Cards aren’t just for the affluent–most Indians use them. There is little reason not to track their use to predict economic growth.
vIt’s always been a struggle for economists and statisticians to forecast India’s gross domestic product (GDP) correctly, and say where the economy is headed before the official numbers come out.
If estimating the GDP is tough, forecasting it in real time is complicated.
It involves looking at tens of indicators, such as industrial production, electricity consumption and exports, to arrive at a number.
But have you ever experienced this: getting lost while solving a problem and then realising that the solution was sitting right on your desk?
A recent study by the Reserve Bank of India (RBI) offers a possible solution to GDP forecasting, using an indicator easily available: payments.

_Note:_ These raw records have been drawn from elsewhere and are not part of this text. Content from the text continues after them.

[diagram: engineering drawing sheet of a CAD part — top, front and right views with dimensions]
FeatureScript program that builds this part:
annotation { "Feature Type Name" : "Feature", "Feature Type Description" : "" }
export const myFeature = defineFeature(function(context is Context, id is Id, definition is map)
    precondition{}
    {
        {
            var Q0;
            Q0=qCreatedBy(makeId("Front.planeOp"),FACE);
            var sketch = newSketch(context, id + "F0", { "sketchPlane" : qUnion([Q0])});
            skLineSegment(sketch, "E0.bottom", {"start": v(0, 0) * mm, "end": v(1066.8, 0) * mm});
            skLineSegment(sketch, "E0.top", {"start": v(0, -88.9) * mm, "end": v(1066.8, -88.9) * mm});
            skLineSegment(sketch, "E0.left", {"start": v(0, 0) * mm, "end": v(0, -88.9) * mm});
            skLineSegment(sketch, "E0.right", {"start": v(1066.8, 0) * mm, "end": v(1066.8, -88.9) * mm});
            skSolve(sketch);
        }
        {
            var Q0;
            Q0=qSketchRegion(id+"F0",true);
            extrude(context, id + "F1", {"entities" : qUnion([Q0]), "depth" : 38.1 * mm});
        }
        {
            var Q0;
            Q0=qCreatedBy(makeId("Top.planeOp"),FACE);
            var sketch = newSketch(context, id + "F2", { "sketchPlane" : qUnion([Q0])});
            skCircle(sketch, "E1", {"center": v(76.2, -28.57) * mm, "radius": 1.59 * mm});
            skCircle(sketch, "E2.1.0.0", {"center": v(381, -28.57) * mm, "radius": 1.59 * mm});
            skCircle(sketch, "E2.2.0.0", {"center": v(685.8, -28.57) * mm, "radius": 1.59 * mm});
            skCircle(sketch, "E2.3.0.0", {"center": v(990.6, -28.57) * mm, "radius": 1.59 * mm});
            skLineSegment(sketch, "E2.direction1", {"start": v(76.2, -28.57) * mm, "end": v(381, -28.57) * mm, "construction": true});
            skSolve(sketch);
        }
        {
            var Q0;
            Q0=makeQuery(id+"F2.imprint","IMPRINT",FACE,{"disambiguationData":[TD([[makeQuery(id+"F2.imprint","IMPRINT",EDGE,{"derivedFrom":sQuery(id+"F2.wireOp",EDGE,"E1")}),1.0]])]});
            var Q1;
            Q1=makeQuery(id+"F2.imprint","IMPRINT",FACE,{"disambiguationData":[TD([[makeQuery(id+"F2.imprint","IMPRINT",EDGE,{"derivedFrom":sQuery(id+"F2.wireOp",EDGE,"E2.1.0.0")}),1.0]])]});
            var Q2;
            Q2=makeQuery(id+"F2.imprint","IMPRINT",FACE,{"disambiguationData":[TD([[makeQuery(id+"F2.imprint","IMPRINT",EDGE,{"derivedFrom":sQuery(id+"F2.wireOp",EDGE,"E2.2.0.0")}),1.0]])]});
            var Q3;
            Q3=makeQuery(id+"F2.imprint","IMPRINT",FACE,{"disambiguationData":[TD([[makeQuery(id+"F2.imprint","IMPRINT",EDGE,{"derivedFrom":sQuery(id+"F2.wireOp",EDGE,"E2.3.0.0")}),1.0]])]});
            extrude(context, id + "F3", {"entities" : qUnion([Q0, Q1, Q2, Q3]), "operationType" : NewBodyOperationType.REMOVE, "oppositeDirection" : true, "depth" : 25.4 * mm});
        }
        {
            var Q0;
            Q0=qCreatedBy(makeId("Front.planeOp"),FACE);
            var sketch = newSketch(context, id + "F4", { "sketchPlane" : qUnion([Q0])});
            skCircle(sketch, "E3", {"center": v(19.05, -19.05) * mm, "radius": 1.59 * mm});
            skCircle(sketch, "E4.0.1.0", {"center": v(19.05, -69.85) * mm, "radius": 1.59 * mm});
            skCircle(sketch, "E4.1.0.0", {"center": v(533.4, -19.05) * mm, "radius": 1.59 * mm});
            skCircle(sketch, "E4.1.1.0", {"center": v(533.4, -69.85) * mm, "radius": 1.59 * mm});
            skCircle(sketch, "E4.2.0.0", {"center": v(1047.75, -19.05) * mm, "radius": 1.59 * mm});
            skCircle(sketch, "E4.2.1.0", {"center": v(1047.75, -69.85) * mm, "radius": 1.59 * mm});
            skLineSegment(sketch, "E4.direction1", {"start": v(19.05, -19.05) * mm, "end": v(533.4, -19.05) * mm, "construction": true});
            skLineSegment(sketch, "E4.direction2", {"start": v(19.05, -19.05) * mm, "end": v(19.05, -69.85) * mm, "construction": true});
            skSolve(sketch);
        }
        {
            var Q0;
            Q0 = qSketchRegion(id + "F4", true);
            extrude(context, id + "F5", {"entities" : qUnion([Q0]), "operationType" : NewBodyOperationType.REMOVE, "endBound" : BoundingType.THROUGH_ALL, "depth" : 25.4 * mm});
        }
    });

The RBI, in its latest biannual Monetary Policy Report, explained how India’s nominal GDP is related to cash withdrawals and card payments.
It shows that GDP is as strongly correlated to debit and credit card usage as it is to sectoral indicators like electricity consumption and industrial production.
Even though the chart looks difficult to comprehend at first, it has a simple message.
It shows the error that occurs while predicting values of nominal GDP using three models, which use three different sets of high-frequency indicators.The smaller the error, the better the model.
The first model correlates GDP with petroleum and electricity consumption, and rail freight traffic.
The second model correlates it with usage of debit and credit cards for payments, and cash withdrawals at ATMs.
The third model correlates India’s nominal GDP with both sets of indicators.
The last column is a benchmark, which predicts future values of nominal GDP using the past values in the same data series.
In crude terms, any model that gives a smaller error than this is a good model.
Please note that these models are not rigorously tested econometric models, but preliminary ones.
The chart’s central message is that the error while predicting nominal GDP using the first model is higher than the error that occurs when forecasting it using the second or third model.
Look at how the error reduces as we add ATM cash and card usage: it is the highest for the model that uses just consumption and freight indicators.
It reduces significantly for the model that uses only ATM cash and cards usage.
It further reduces marginally when the model that combines the both is used.
In other words, readily available data on credit and debit card usage improves GDP forecasting, and gives us a better estimate of the GDP, than using a model that includes only real-time consumption and trade indicators.
This preliminary analysis uses data from the second quarter of 2011-12 to the third quarter of 2019-20, thus looking at a sufficient number of data points.
What does this mean? To understand this, let us look at how India’s quarterly nominal GDP and credit and debit card usage move.
Movement curve of card payments and ATM cash withdrawals mimics the movement in nominal GDP.
See how they follow a similar path, though at different levels.
In fact, a quick calculation in MS EXCEL shows that the two are strongly correlated (nerds may want to try it out: use this data, and the CORREL function in EXCEL).
Why would this be happening?
We use debit and credit cards to spend, be it on goods and services used in daily life — like food — or on discretionary items like beauty products.
People also withdraw cash from ATMs for household use.
Card usage and cash withdrawals, experts say, represent aggregate consumption in the economy – of nearly all goods and services in the economy, exhibiting a better relationship with GDP than multiple sectoral indicators.
One may say debit and credit cards are used by the affluent.
Would using them as criteria make India’s GDP skewed towards the richer and organised part of the economy?
Firstly, the ownership of debit cards has skyrocketed in India in the last decade.
From 185 million debit cards in April 2010, India now has 914 million debit cards held by individuals, families, and institutions – a five-fold jump.
There are 67 debit cards per hundred people in India, compared with 15 per 100 a decade ago.
But there is a caveat here. That there are 67 debit cards per 100 people does not mean 67 per cent of Indians have, or use, debit cards. Your purse has several cards.
Secondly, let us consider that the usage of debit cards (and credit cards as well) is limited to the relatively well-off individuals.
Even though the GDP is correlated with transactions made by rich households, it would still be representative of the whole economy if the ratio of cards and ATM cash usage to the overall transactions in the economy remained fairly constant.
So, cash and cards potentially show us where GDP is headed.
You would be curious about the Q2 GDP number, I know.
But this model has not been fully developed yet.
Nevertheless, doesn’t it make a case for taking debit and credit card payments more seriously as a bellwether for economic growth? Think about it.